* _Work order_: Using the records that follow, copy every line containing the word "ahead".

* _Dataset_:
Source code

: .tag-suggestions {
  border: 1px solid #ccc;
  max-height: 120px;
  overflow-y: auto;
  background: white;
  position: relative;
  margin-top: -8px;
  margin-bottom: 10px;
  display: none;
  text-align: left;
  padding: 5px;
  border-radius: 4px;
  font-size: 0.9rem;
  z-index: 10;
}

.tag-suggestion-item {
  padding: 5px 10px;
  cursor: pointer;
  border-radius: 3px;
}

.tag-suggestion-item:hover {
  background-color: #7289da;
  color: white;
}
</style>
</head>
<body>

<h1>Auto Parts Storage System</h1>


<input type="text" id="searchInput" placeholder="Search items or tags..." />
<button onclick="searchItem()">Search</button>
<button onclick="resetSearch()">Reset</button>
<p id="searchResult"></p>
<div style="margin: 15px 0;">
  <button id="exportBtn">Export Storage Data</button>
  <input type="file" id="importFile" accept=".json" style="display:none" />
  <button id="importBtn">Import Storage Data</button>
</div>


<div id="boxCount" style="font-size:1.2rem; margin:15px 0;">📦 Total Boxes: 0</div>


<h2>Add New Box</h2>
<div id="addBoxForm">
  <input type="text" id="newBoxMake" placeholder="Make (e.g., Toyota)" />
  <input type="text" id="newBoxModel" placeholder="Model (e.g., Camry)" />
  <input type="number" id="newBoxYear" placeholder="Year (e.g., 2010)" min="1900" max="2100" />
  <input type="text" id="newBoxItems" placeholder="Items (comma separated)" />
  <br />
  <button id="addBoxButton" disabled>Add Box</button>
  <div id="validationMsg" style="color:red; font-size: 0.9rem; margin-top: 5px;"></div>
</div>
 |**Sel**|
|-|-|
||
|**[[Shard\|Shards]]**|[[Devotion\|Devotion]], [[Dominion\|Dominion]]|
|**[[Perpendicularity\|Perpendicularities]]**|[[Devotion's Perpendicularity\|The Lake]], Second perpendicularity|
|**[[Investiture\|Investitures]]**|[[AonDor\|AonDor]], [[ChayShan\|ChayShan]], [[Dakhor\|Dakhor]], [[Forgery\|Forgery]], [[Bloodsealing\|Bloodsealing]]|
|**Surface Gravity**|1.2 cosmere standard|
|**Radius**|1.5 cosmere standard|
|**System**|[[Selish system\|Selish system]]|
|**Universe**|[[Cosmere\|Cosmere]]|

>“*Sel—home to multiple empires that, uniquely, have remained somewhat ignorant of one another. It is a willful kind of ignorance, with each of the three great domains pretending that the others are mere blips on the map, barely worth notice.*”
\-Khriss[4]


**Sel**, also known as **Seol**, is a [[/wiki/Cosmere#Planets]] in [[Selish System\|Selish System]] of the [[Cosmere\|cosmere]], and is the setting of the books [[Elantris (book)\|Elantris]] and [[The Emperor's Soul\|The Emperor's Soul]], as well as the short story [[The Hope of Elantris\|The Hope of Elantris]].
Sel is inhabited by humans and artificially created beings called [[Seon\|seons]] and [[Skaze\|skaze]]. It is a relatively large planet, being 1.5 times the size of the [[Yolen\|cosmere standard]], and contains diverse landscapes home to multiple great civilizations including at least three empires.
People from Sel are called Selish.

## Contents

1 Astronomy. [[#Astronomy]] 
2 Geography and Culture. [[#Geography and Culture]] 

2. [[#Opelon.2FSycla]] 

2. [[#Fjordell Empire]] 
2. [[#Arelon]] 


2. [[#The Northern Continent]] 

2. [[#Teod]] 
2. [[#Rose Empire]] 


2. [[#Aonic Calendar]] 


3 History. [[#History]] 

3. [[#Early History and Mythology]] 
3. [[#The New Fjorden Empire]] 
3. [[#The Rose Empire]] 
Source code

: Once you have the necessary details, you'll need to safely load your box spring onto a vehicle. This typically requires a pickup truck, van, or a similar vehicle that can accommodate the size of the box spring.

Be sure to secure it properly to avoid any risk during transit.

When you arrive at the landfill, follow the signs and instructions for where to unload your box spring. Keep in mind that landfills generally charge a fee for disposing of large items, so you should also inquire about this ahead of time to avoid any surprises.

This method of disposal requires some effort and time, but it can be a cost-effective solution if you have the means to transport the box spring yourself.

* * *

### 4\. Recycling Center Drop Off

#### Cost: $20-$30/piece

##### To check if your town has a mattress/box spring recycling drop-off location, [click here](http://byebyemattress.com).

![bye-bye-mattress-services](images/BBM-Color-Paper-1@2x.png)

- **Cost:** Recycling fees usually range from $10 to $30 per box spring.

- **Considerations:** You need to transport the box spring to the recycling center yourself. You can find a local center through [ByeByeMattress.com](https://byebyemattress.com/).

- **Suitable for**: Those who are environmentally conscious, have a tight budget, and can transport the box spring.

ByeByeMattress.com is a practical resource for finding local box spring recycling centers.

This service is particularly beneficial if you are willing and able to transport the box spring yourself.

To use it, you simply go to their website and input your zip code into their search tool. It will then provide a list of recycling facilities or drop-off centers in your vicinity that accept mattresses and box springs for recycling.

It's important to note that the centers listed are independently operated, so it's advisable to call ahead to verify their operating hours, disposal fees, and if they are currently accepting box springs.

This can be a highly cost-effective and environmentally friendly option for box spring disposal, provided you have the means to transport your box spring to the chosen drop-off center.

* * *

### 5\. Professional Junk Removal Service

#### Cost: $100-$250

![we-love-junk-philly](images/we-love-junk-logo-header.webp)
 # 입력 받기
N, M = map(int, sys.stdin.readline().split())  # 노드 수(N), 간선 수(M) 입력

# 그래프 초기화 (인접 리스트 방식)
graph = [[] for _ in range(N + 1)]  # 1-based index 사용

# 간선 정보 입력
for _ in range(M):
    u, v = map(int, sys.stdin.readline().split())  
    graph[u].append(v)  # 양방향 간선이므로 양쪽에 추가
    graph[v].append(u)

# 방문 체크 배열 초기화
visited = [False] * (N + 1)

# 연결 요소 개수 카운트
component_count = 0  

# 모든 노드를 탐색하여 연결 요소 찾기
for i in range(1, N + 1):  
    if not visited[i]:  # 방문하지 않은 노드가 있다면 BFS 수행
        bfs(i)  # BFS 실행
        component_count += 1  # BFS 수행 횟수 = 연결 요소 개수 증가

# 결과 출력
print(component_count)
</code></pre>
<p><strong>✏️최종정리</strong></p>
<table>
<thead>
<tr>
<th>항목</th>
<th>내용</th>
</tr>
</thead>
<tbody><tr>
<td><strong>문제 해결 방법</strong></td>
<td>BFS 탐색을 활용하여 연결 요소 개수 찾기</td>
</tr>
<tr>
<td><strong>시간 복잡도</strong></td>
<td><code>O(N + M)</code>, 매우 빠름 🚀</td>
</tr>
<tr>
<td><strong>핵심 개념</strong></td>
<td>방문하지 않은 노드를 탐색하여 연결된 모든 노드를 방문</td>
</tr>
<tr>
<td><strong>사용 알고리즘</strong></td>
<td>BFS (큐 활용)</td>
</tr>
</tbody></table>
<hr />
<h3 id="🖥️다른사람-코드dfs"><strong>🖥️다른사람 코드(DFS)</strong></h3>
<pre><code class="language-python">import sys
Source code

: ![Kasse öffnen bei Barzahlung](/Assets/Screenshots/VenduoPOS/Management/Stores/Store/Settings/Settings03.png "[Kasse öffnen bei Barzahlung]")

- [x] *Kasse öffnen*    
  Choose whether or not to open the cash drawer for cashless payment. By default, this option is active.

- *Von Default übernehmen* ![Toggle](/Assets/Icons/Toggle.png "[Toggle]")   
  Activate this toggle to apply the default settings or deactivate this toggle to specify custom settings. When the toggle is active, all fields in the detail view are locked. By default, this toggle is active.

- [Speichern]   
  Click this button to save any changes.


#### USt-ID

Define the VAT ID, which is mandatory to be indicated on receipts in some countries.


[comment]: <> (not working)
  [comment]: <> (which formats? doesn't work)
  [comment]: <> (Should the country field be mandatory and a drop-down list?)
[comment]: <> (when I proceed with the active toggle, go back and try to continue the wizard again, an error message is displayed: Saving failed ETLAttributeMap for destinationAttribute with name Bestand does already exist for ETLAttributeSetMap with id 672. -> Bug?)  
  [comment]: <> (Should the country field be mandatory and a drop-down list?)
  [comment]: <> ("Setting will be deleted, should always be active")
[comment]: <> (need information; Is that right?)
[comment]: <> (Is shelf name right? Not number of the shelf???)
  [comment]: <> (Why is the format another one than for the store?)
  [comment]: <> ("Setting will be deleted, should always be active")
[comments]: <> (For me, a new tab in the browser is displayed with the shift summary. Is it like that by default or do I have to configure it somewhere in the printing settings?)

* _Output below_:
When you arrive at the landfill, follow the signs and instructions for where to unload your box spring. Keep in mind that landfills generally charge a fee for disposing of large items, so you should also inquire about this ahead of time to avoid any surprises.
It's important to note that the centers listed are independently operated, so it's advisable to call ahead to verify their operating hours, disposal fees, and if they are currently accepting box springs.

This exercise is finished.